-- Readings from measuring devices --
---
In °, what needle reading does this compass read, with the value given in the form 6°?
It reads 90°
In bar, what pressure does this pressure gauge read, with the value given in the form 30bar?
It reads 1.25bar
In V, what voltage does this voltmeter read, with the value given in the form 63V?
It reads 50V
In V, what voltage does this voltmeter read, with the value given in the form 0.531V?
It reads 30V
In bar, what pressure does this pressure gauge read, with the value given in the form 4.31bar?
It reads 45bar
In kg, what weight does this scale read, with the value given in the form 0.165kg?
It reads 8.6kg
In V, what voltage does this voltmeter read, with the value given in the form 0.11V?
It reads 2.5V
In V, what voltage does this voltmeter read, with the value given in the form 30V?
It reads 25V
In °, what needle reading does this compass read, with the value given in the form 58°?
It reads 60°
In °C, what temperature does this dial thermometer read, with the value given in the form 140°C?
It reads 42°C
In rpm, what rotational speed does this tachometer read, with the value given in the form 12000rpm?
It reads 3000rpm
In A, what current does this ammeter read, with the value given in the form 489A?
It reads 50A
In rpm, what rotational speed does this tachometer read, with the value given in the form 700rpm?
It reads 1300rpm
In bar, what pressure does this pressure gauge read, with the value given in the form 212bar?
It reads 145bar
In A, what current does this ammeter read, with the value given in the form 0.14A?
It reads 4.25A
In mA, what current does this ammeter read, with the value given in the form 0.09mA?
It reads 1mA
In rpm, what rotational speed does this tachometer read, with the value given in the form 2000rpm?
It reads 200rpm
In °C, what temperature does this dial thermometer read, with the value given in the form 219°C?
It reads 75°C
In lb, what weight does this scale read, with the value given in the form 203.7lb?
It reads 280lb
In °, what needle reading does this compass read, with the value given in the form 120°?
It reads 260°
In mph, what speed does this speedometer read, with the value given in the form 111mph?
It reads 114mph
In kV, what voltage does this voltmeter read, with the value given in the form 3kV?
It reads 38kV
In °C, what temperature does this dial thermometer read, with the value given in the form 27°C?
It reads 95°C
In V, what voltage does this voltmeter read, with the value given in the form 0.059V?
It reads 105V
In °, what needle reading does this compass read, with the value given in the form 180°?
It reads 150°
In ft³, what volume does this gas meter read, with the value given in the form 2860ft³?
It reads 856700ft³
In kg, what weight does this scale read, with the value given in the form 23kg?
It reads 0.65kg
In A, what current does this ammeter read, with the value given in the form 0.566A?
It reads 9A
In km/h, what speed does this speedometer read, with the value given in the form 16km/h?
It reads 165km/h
---
-- JOB ITEM --
Recast the records above as a JSON list of strings with one string per line, leaving out blank lines.

-- RESPONSE TO THE TASK --
[
  "In °, what needle reading does this compass read, with the value given in the form 6°?",
  "It reads 90°",
  "In bar, what pressure does this pressure gauge read, with the value given in the form 30bar?",
  "It reads 1.25bar",
  "In V, what voltage does this voltmeter read, with the value given in the form 63V?",
  "It reads 50V",
  "In V, what voltage does this voltmeter read, with the value given in the form 0.531V?",
  "It reads 30V",
  "In bar, what pressure does this pressure gauge read, with the value given in the form 4.31bar?",
  "It reads 45bar",
  "In kg, what weight does this scale read, with the value given in the form 0.165kg?",
  "It reads 8.6kg",
  "In V, what voltage does this voltmeter read, with the value given in the form 0.11V?",
  "It reads 2.5V",
  "In V, what voltage does this voltmeter read, with the value given in the form 30V?",
  "It reads 25V",
  "In °, what needle reading does this compass read, with the value given in the form 58°?",
  "It reads 60°",
  "In °C, what temperature does this dial thermometer read, with the value given in the form 140°C?",
  "It reads 42°C",
  "In rpm, what rotational speed does this tachometer read, with the value given in the form 12000rpm?",
  "It reads 3000rpm",
  "In A, what current does this ammeter read, with the value given in the form 489A?",
  "It reads 50A",
  "In rpm, what rotational speed does this tachometer read, with the value given in the form 700rpm?",
  "It reads 1300rpm",
  "In bar, what pressure does this pressure gauge read, with the value given in the form 212bar?",
  "It reads 145bar",
  "In A, what current does this ammeter read, with the value given in the form 0.14A?",
  "It reads 4.25A",
  "In mA, what current does this ammeter read, with the value given in the form 0.09mA?",
  "It reads 1mA",
  "In rpm, what rotational speed does this tachometer read, with the value given in the form 2000rpm?",
  "It reads 200rpm",
  "In °C, what temperature does this dial thermometer read, with the value given in the form 219°C?",
  "It reads 75°C",
  "In lb, what weight does this scale read, with the value given in the form 203.7lb?",
  "It reads 280lb",
  "In °, what needle reading does this compass read, with the value given in the form 120°?",
  "It reads 260°",
  "In mph, what speed does this speedometer read, with the value given in the form 111mph?",
  "It reads 114mph",
  "In kV, what voltage does this voltmeter read, with the value given in the form 3kV?",
  "It reads 38kV",
  "In °C, what temperature does this dial thermometer read, with the value given in the form 27°C?",
  "It reads 95°C",
  "In V, what voltage does this voltmeter read, with the value given in the form 0.059V?",
  "It reads 105V",
  "In °, what needle reading does this compass read, with the value given in the form 180°?",
  "It reads 150°",
  "In ft³, what volume does this gas meter read, with the value given in the form 2860ft³?",
  "It reads 856700ft³",
  "In kg, what weight does this scale read, with the value given in the form 23kg?",
  "It reads 0.65kg",
  "In A, what current does this ammeter read, with the value given in the form 0.566A?",
  "It reads 9A",
  "In km/h, what speed does this speedometer read, with the value given in the form 16km/h?",
  "It reads 165km/h"
]